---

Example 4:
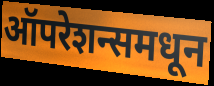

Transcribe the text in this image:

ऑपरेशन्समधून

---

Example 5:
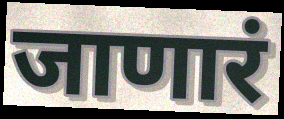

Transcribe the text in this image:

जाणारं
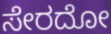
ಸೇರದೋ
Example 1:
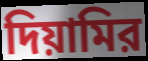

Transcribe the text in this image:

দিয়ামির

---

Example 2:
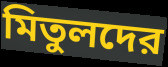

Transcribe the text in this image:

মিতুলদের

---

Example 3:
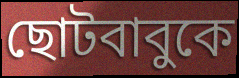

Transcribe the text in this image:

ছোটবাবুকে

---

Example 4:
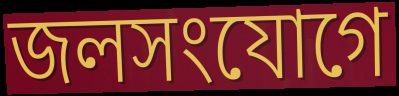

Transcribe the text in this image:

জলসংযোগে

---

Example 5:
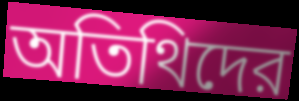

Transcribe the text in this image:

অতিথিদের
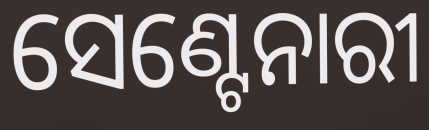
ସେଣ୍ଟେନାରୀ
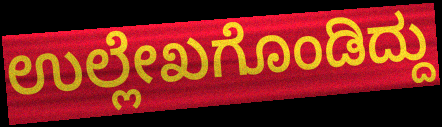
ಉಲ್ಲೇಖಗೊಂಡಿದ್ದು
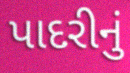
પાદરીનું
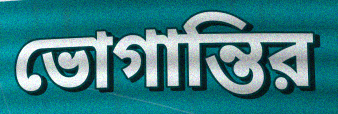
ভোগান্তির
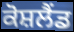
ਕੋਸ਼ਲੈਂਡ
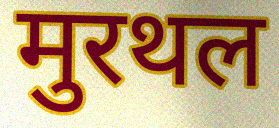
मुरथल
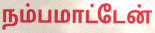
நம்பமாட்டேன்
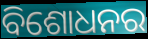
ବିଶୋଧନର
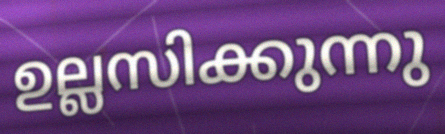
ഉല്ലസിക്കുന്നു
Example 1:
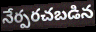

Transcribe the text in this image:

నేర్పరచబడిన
+--
*Exercise brief:*
Every record must be transcribed faithfully, with no picture carried over.

*Response to this task:*
---

Example 4:

Transcribe the text in this image:

ऑपरेशन्समधून

---

Example 5:

Transcribe the text in this image:

जाणारं
ಸೇರದೋ
Example 1:

Transcribe the text in this image:

দিয়ামির

---

Example 2:

Transcribe the text in this image:

মিতুলদের

---

Example 3:

Transcribe the text in this image:

ছোটবাবুকে

---

Example 4:

Transcribe the text in this image:

জলসংযোগে

---

Example 5:

Transcribe the text in this image:

অতিথিদের
ସେଣ୍ଟେନାରୀ
ಉಲ್ಲೇಖಗೊಂಡಿದ್ದು
પાદરીનું
ভোগান্তির
ਕੋਸ਼ਲੈਂਡ
मुरथल
நம்பமாட்டேன்
ବିଶୋଧନର
ഉല്ലസിക്കുന്നു
Example 1:

Transcribe the text in this image:

నేర్పరచబడిన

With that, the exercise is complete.